All employees have protected workplace rights. These protected workplace rights include:
- Workplace right place
- Taking or taking part in industrial activity
- Belonging or not belonging to an industrial association
- Being free from discrimination
Employees can’t be treated differently or worse because they possess or have exercised a right, or for a discriminatory reason.
Employees are protected from:
- Adverse action
- Undue influence or pressure
So what Rights are protected?
Employees or persons has a workplace right if they:
- Have a benefit, role, responsibilities under a Workplace law (Fair Work Act 2009, state/territory workers compensation legislation, instrument i.e an award or registered agreement or an order made by an industry body e.g Fair Work Commission.
- Can start or take part in a process or proceeding under the workplace law or instrument
- Can make a complaint or enquiry about their employment to a body
- An employee can make an enquiry or/and a complaint about their employment e.g an employee making an enquiry about their pay to their employer.
An employee has the right to belong to or not belong to an industrial association or employer association. Industrial activities include:
- Being involved in establishing a union or employer association
- Organizing, promoting, encouraging or participating in lawful activities for a union or employer association
- Representing the views, claims or interests of a union or employer association
- Complying with lawful requests made by a union or employer association
- Paying a fee to union or employer association
- Asking to be represented by a union or employer association
An employee has the right to be free from discrimination at work.
What is an employee protected from?
- Adverse action is action that is unlawful if it’s’ taken for particular reasons.
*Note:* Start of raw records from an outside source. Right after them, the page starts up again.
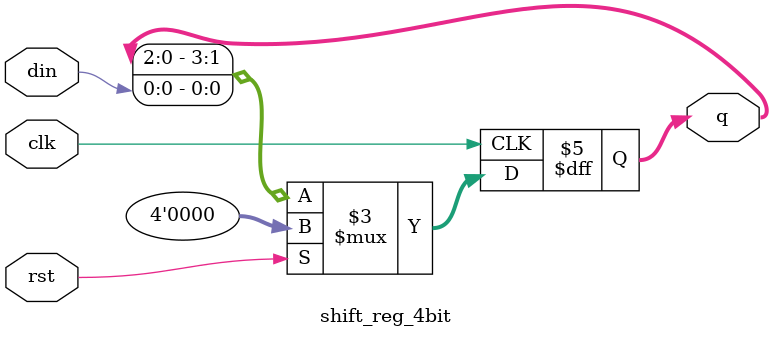
<source format=v>
module shift_reg_4bit (
    input  wire       clk,    // Clock
    input  wire       rst,    // Synchronous reset
    input  wire       din,    // Serial data input
    output reg  [3:0] q       // 4-bit shift register output
);

    always @(posedge clk) begin
        if (rst) begin
            q <= 4'b0000;              // Clear on reset
        end else begin
            q <= {q[2:0], din};        // Shift left, insert din
        end
    end

endmodule


</source>
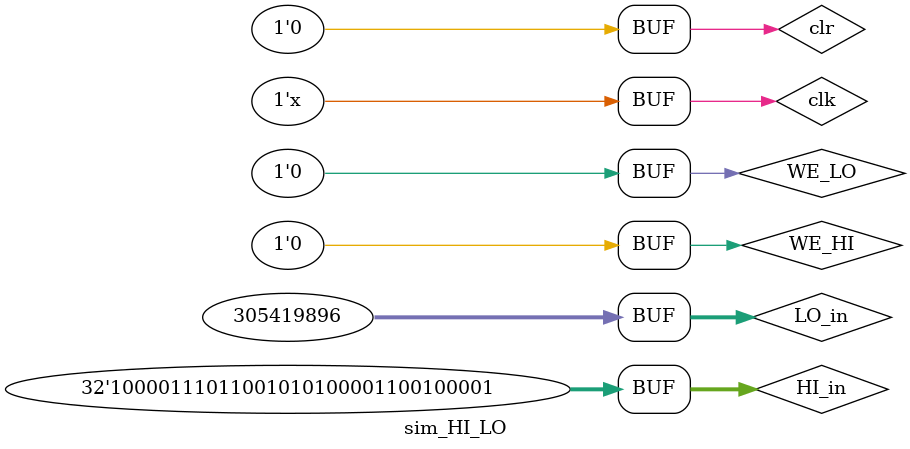
<source format=v>
`timescale 1ns / 1ps


module sim_HI_LO();
	
	reg clk,clr,WE_HI,WE_LO;
	reg [31:0] HI_in,LO_in;
	wire [31:0] HI_out,LO_out;
	
	initial begin
		clk = 1;
		clr = 0;
		WE_HI = 0;
		WE_LO = 0;
		HI_in = 0;
		LO_in = 0;
		
		#10;
		WE_HI = 1;HI_in = 32'h8765_4321;
		#5;
		WE_HI = 0;
		#5;
		WE_LO = 1;		
		LO_in = 32'h1234_5678;
		#5;
		WE_LO = 0;
		#5;
		#20;
		clr = 1;
		#10;
		WE_HI = 1;HI_in = 32'h8765_4321;
		#5;
		WE_HI = 0;
		#5;
		WE_LO = 1;		
		LO_in = 32'h1234_5678;
		#5;
		WE_LO = 0;
		#10;
		clr = 0;
		#5;
		WE_HI = 1;HI_in = 32'h8765_4321;
		#5;
		WE_HI = 0;
		#5;
		WE_LO = 1;		
		LO_in = 32'h1234_5678;
		#5;
		WE_LO = 0;
	end
	
	always begin
		#5 clk = ~clk;
	end

	Register_HI_LO HI_LO(clk,clr,WE_HI,WE_LO,HI_in,LO_in,HI_out,LO_out);
endmodule

</source>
Adverse action include doing or threatening to do any of the following:
- Firing an employee for no reason
- Injuring an employee in their employment by not giving the employee their legal entitlements such as pay or leave
- Changing an employee’s job to their disadvantage
- Discriminating between employees
- Offering a potential employee different & unfair terms and conditions for the same job compared to other employees
- An employee or independent contractor taking industrial action against their employer of principal
Example of an adverse action:
Selena has lodged a request for assistance with the FairWork Ombudsman because she doesn’t think she is getting paid correctly. Once his employer finds out about the request for assistance, Selena was demoted and had her duties substantially changed.
This is adverse action against Selena because she used her right to ask about her pay. This is unlawful.
- Coercion means forcing someone to do something against their will, for example through fear, intimidation or threats.
A person can’t be forced to use or not a workplace right. For example, if an employee refuses to vote for an enterprise agreement, the employer can’t
- Threaten to sack the employee
- Threaten to demote the employee
- Changes their roster
The coercive behaviour may still be unlawful even if it wasn’t successful in forcing someone to do something against their will.
- Undue influence or pressure is when an employer uses their power to try to influence or pressure the employee to change their conditions of employment.
- Enter or not enter into an agreement under the National Employment Standards or an award or registered agreement
- Agree to, or terminate an individual flexibility arrangement
- Accept a guarantee of annual earning
- Agree or not agree to a deduction
Example of undue influence or pressure
John is covered by registered agreement which allows for annual leave cash out.
John’s manager, Ginnie approaches John about cashing out his annual leave. Ginnie tell John that because they are a small business, they would have to close temporarily to cover his absence.
If Ginnie made it clear to John that he was in no way obliged to cash out his leave and that Ginnie was just exploring all possible business options, her requests would unlikely be considered undue influence or pressure.
**The undue influence or pressure or coercion behaviour can be unlawful even if it
- Misrepresentation is when someone knowingly or recklessly makes a false or misleading representation to a person who would be expected to rely on that representation.
Example of misrepresentation:
Beth is a long-term casual employee. She is pregnant with her first child and asks her manager about parental leave entitlement. Beth’s manager tells her that only full-time employees are entitled to parental leave even though he knows it is true.
This is a misrepresentation and is unlawful.